The Tangible and Tactile way to better Mental Health

The Tangible and Tactile way to better Mental Health

Are you out of balance? Perhaps what you need for your mental health are more activities that are tangible and tactile.

In the 1980s, my father and I spent many months building new fences on the farm.

We would clear the old post and wire fence away and make a new fence. First, posts would be driven into the soil, wires run out, stretched tight, and nailed to posts. Then, wooden battens would be fixed to the wires, and we would be done.

But not quite.

Then we would stand by the fence, look at it with wires so tight you could play a tune on it, and admire our work.

Something good here needed to be noted and nourished into our souls. We had created, and it felt good to look at our handiwork.

We improved at the craft every time we built a new fence line.

But the absolute joy came when you would come to that fenceline years later, and it would still be there. Proud and true, you could say with some pride, ‘I built that.’ It was tangible and tactile, not intangible and abstract.

It’s forty-plus years since I built that fence. I don’t know if it’s still there or not. I have moved on, and the salt-borne winds have probably eaten away at the shiny steel to the point it will have needed replacing.

But I often think about that fence because here was an achievement that Father and son accomplished together. I remember pausing for a moment to let it sink into our brains and nourish the good.

● ● ● ● ● ● ●

[How to complete this task]:
Pick up the essay on fence building and mental health right after its last sentence and carry it on. The records that come next have nothing to do with the essay on fence building and mental health.

● ● ● ● ● ● ●

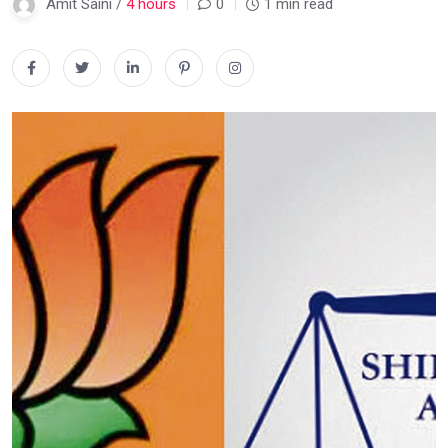
Amit Saini /
4 hours
0
1 min read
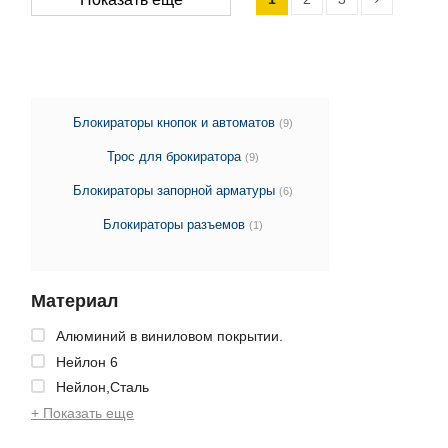
Блокираторы кнопок и автоматов
(9)
Трос для брокиратора
(9)
Блокираторы запорной арматуры
(6)
Блокираторы разъемов
(1)
Материал
Алюминий в виниловом покрытии.
Нейлон 6
Нейлон,Сталь
+ Показать еще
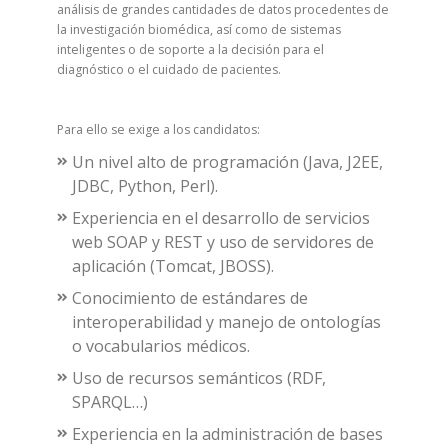
análisis de grandes cantidades de datos procedentes de
la investigación biomédica, así como de sistemas
inteligentes o de soporte a la decisión para el
diagnóstico o el cuidado de pacientes.
Para ello se exige a los candidatos:
Un nivel alto de programación (Java, J2EE,
JDBC, Python, Perl).
Experiencia en el desarrollo de servicios
web SOAP y REST y uso de servidores de
aplicación (Tomcat, JBOSS).
Conocimiento de estándares de
interoperabilidad y manejo de ontologías
o vocabularios médicos.
Uso de recursos semánticos (RDF,
SPARQL…)
Experiencia en la administración de bases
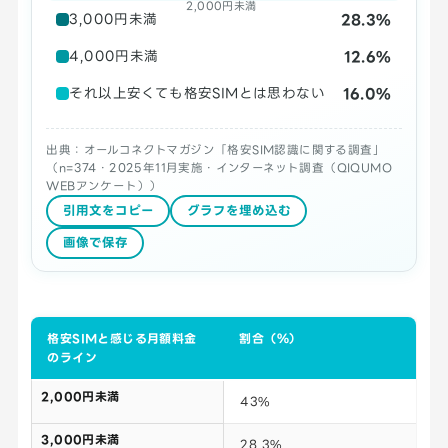
2,000円未満
28.3%
3,000円未満
12.6%
4,000円未満
16.0%
それ以上安くても格安SIMとは思わない
出典：オールコネクトマガジン「格安SIM認識に関する調査」
（n=374・2025年11月実施・インターネット調査（QIQUMO
WEBアンケート））
引用文をコピー
グラフを埋め込む
画像で保存
格安SIMと感じる月額料金
割合（％）
のライン
2,000円未満
43%
3,000円未満
28.3%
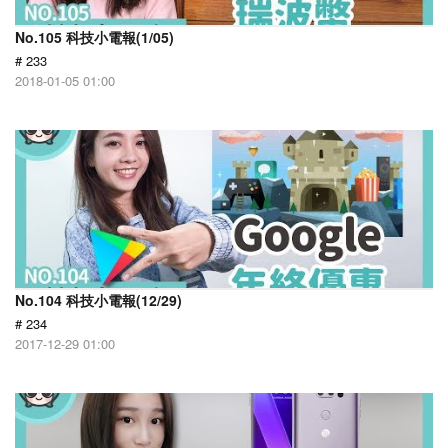
No.105 科技小電報(1/05)
# 233
2018-01-05 01:00
No.104 科技小電報(12/29)
# 234
2017-12-29 01:00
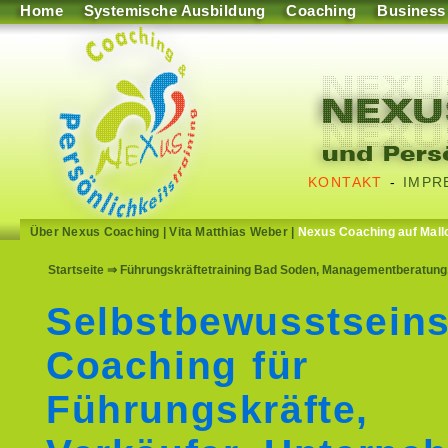
Home
Systemische Ausbildung
Coaching
Business
KONTAKT
-
IMPR
Über Nexus Coaching
|
Vita Matthias Weber
|
Nexus Coaching auf Mall
Startseite
⇒ Führungskräftetraining Bad Soden, Managementberatung,
Selbstbewusstseins
Coaching für
Führungskräfte,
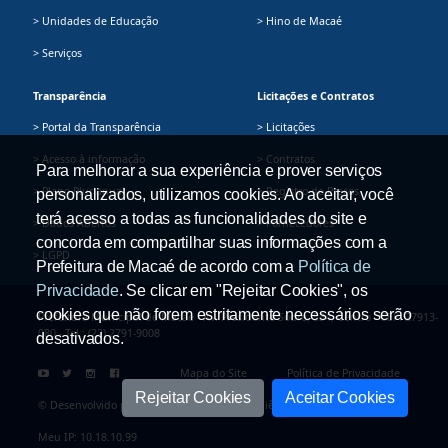
> Unidades de Educação
> Hino de Macaé
> Serviços
Transparência
Licitações e Contratos
> Portal da Transparência
> Licitações
> Acesso à informação
> Contratos
Para melhorar a sua experiência e prover serviços
> Plano Plurianual
> Registro de Preços
personalizados, utilizamos cookies. Ao aceitar, você
terá acesso a todas as funcionalidades do site e
> Dados Abertos
> Fornecedores
concorda em compartilhar suas informações com a
> LGPD
Prefeitura de Macaé de acordo com a
Política de
Privacidade
. Se clicar em "Rejeitar Cookies", os
cookies que não forem estritamente necessários serão
Prefeitura Municipal de Macaé - Av. Presidente Sodré, 534, Centro - CEP: 27913-
080 - Tel.: (22) 2791-9008
desativados.
Mapa do Site
Política de Privacidade
Rejeitar Cookies
Aceitar Cookies
© Desenvolvido pela Secretaria Adjunta de Ciência e Tecnologia
Meu IP: 10.18.10.99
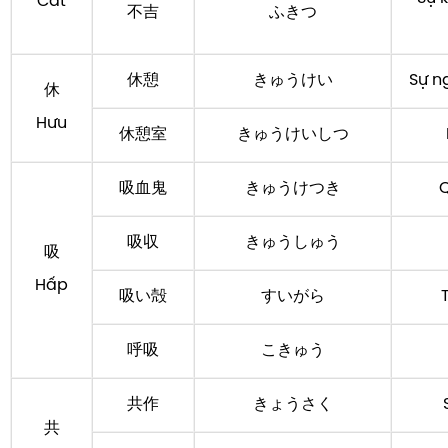
Cát
不吉
ふきつ
休憩
きゅうけい
Sự ng
休
Hưu
休憩室
きゅうけいしつ
吸血鬼
きゅうけつき
Q
吸収
きゅうしゅう
吸
Hấp
吸い殻
すいがら
呼吸
こきゅう
共作
きょうさく
共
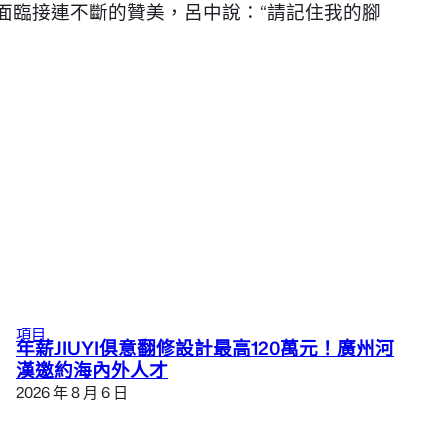
面臨接連不斷的贊美，呂中說：“請記住我的腳
項目
年薪JIUYI俱意翻修設計最高120萬元！廣州河
漢邀約海內外人才
2026 年 8 月 6 日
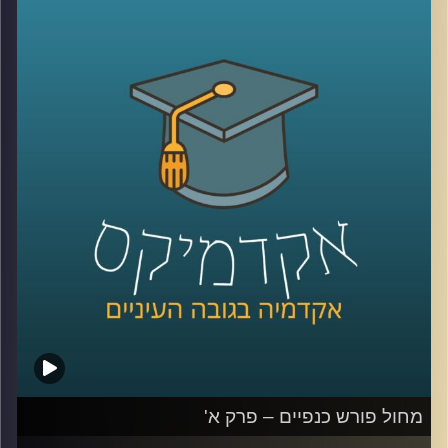
אותו תאגיד גדול ומרוויח, הנושא את שמו של
אדם, שאישיותו השפיעה על התכנים, הצבעים,
הצלילים, האיכות, המוצרים הנלווים לסרטים
ובעצם – הכל. לצד העתיד הורוד והאופטימי
שחזה ודאג שיצויר, יש אומרים שוולט דיסני היה
אדם בלתי נסבל: נרקסיסט, שובניסט ואנטישמי.
על הסרטים הכיפים והסרטים שמאחורי
הקלעים
.
קרדיט תמונות:
AudioVersity
מחול פורש כנפיים – פרק א'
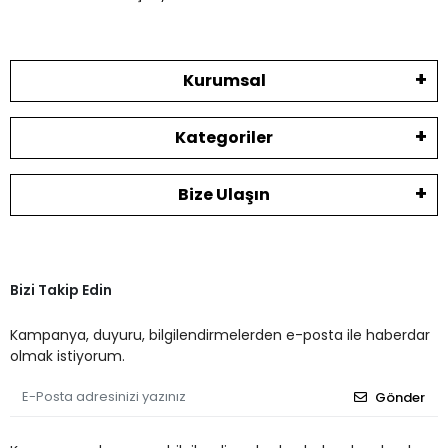
Kurumsal
Kategoriler
Bize Ulaşın
Bizi Takip Edin
Kampanya, duyuru, bilgilendirmelerden e-posta ile haberdar
olmak istiyorum.
Gönder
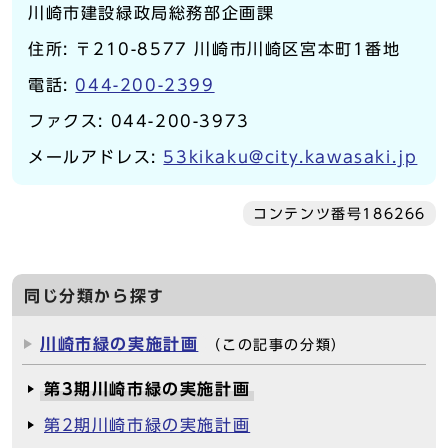
川崎市建設緑政局総務部企画課
住所: 〒210-8577 川崎市川崎区宮本町1番地
電話:
044-200-2399
ファクス: 044-200-3973
メールアドレス:
53kikaku@city.kawasaki.jp
コンテンツ番号186266
同じ分類から探す
川崎市緑の実施計画
（この記事の分類）
第3期川崎市緑の実施計画
第2期川崎市緑の実施計画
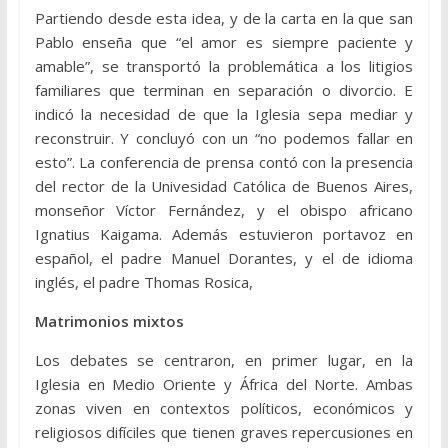
Partiendo desde esta idea, y de la carta en la que san
Pablo enseña que “el amor es siempre paciente y
amable”, se transportó la problemática a los litigios
familiares que terminan en separación o divorcio. E
indicó la necesidad de que la Iglesia sepa mediar y
reconstruir. Y concluyó con un “no podemos fallar en
esto”. La conferencia de prensa contó con la presencia
del rector de la Univesidad Católica de Buenos Aires,
monseñor Víctor Fernández, y el obispo africano
Ignatius Kaigama. Además estuvieron portavoz en
español, el padre Manuel Dorantes, y el de idioma
inglés, el padre Thomas Rosica,
Matrimonios mixtos
Los debates se centraron, en primer lugar, en la
Iglesia en Medio Oriente y África del Norte. Ambas
zonas viven en contextos políticos, económicos y
religiosos difíciles que tienen graves repercusiones en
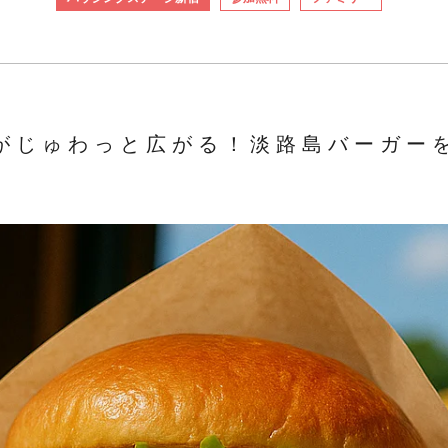
がじゅわっと広がる！淡路島バーガー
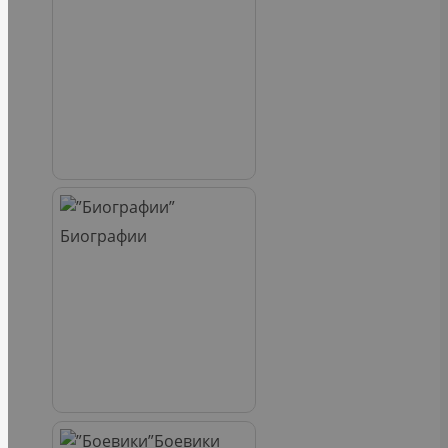
Биографии
Боевики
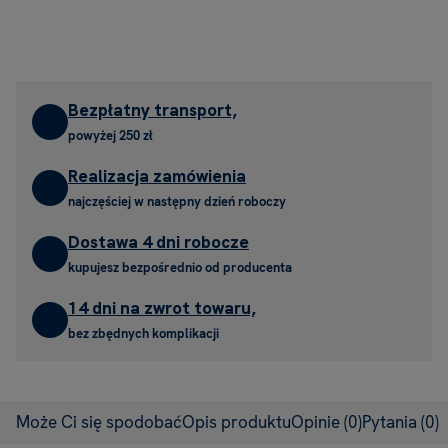
Bezpłatny transport,
powyżej 250 zł
Realizacja zamówienia
najczęściej w następny dzień roboczy
Dostawa 4 dni robocze
kupujesz bezpośrednio od producenta
14 dni na zwrot towaru,
bez zbędnych komplikacji
Może Ci się spodobać
Opis produktu
Opinie
(0)
Pytania
(0)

● ● ● ● ● ● ●

[Exercise output]:
Tangible and Tactile

I then think about how much the world has changed since then.

Do people, particularly young people, have those moments of a tangible and tactile activity nourishing the brain with creative hands-on reality? Do they have a grounding with the ground and not the gigabytes?

An observation I have made is that the world has increasingly become more and more digital, intangible, and abstract. People spend hours and hours in front of a screen, and at the end of the day, there is no physical, tangible, or tactile outcome.

I will write this post, probably taking eight hours in full of crafting some megabytes for you, and with a digital ‘click’ on a digital button, it will be published. I couldn’t have done this 40 years ago when I was building that fence.

Instead, it would have been printed on tangible paper with messy tangible ink and distributed via post with hand-to-hand contact.

I often talk with people either on the verge of burnout or fully in it. In their brains, the pendulum of mood has swung into depression and anxiety, and it feels like it has stuck there.

With gentle curiosity, I ask about what they do in their life.

What types of activities fill their days? Tangible or intangible? Tactile or abstract?

Tentmaking and theology

We know very little about his craft and how good he was at it, but we know a lot about his theology and how he talked about God.

Paul, one of the most influential theologians who has shaped the Christian world, had a trade. He was a tentmaker.

After Athens, Paul went to Corinth. That is where he discovered Aquila, a Jew born in Pontus, and his wife, Priscilla.

They had just arrived from Italy, part of the general expulsion of Jews from Rome ordered by Claudius.

Paul moved in with them, and they worked together at their common trade of tentmaking.

But every Sabbath he was at the meeting place, doing his best to convince both Jews and Greeks about Jesus. Acts 18:1-4

I imagine Paul sitting with his friends Aquila and Priscilla in some sunny Corinthian courtyard with needles in hand, creating a tent for a customer. Conversations would ensue about the price of leather, which makes the best needles, how they learned their trade, little techniques shared, and that first tent that Paul made.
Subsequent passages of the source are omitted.